Rockin' the Pinewood Derby
Since our first middle-of-the-road foray in Pinewood Derby, the Boy and I have gotten our collective sh - ahh, stuff - together and have rocked it pretty hard. In our second year, we entered two cars - a family car and the Boy's car. Out of a field of 87 cars, the family car wound up 12th overall, and 2nd in the "Friends and Family" division. Poe's car placed as high as 2nd place overall.
He'd actually won 1st in his den, but since he was going to get the 2nd in Pack trophy, they gave the 1st in Den trophy to the next fastest kid in his Den. Nevertheless, this was a considerable improvement over the year before, but we figured we could do better.
This year, our two entries were faster - but so was the whole field. This time around, the family car placed 5th overall (in a field of 105 cars), and 1st in the "Friends and Family" division. But Poe's car ended up 6th overall - earning him a 1st in his Den, but we still missed the coveted 1st in Pack trophy. I was closing in on Dad's mastery, but wasn't quite there yet.
Next year, I believe I have all the tools to make it happen. The next three sections summarize what I've learned about the art of winning in the Pinewood Derby.
Weight
Your car can only be 5 ounces. That's not just an upper limit, it's a lower limit too - if you're car isn't exactly 5 ounces, you're ripping yourself off. The car's energy comes from weight and gravity - you want the most weight you can get, and make sure gravity is pulling it down for as long as possible. But to make sure you have all the weight you can, you first need a scale.

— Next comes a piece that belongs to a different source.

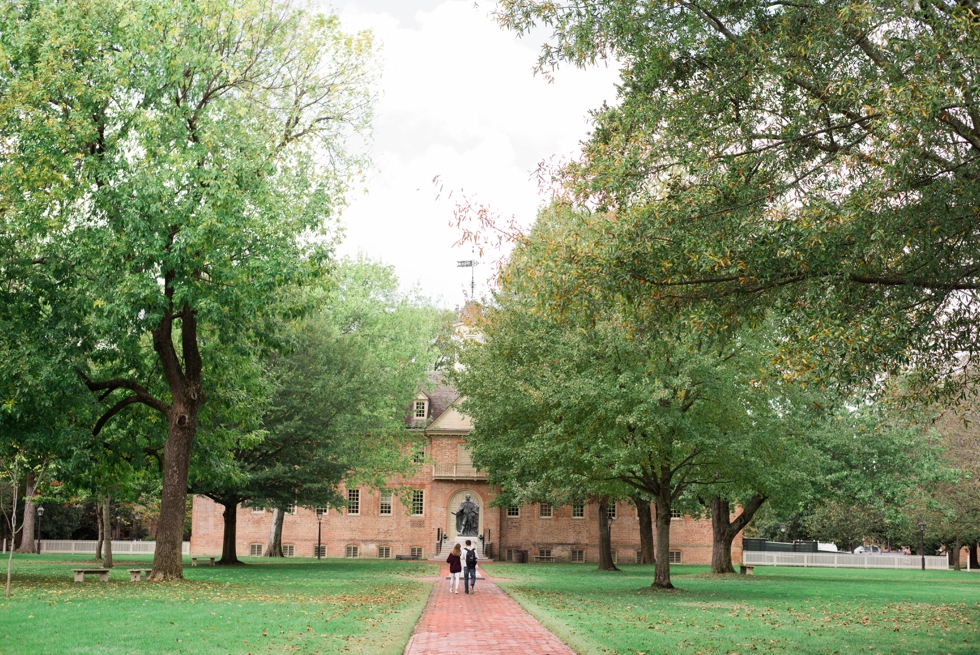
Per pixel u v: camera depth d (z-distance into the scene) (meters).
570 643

Get a scale that measures down to 1 gram increments. If you play your cards right, and butter Mom up, you can use her kitchen scale (or have her buy one) that will work for your purposes. Or check out Amazon or eBay - you can easily pick one up for less than $30.
Then there's the weight itself - lead will do, but tungsten has a greater density - more weight in less area. This is important when it comes to precise placement of weight in the car, which brings us to...
Weight Balance
Next, you want to put as much of that weight as you can as far away from the starting line as possible while still keeping it in front of the rear axle. This means you want a short tail on the car. The further that mass can roll down before the track straightens out, the better. But you don't want it behind the axle or you risk popping a wheelie, which can cause your tail to drag on the track, losing speed, or worse, leaving the track all together. In short, you want the center of gravity of the car around 3/4 to 1 inch in front of the rear axle. You should be able to balance the car - with the wheels on - on a pencil placed just in front of the rear wheels.
To get the most mass at that crucial point, you need to minimize the amount of wood weight and maximize the amount of added metal weights. That means a lean, mean body design that includes only enough wood to attach the axles, act as a front bumper (for the starting pin), and attach your weights. My fastest car body weighed less than .9 ounces - and less than 1.5 ounces with the wheels on - which meant I was able to add over 3.5 ounces of tungsten weights in the critical center of gravity area.
Reduce Friction
Once you've maximized all that power, you don't want to lose it to bad wheels and axles. You need to make sure the axles are smooth and the wheels are smooth and straight. I won't get into the mechanics of doing it, because there are plenty of sites out there that explain that. Just know you need to do it.
Then, once the car's assembled and your wheels and axles are straight, it's graphite time. The critical task here is making sure the wheels and axles are properly lubricated and broken in. You need to not only put the graphite on but make sure it's really worked in there so that by the time you hit the track, you're at maximum performance. You'll notice the cars that haven't been broken in - their times will get consistently better as the race goes on. A broken-in car starts off great and remains good throughout the race.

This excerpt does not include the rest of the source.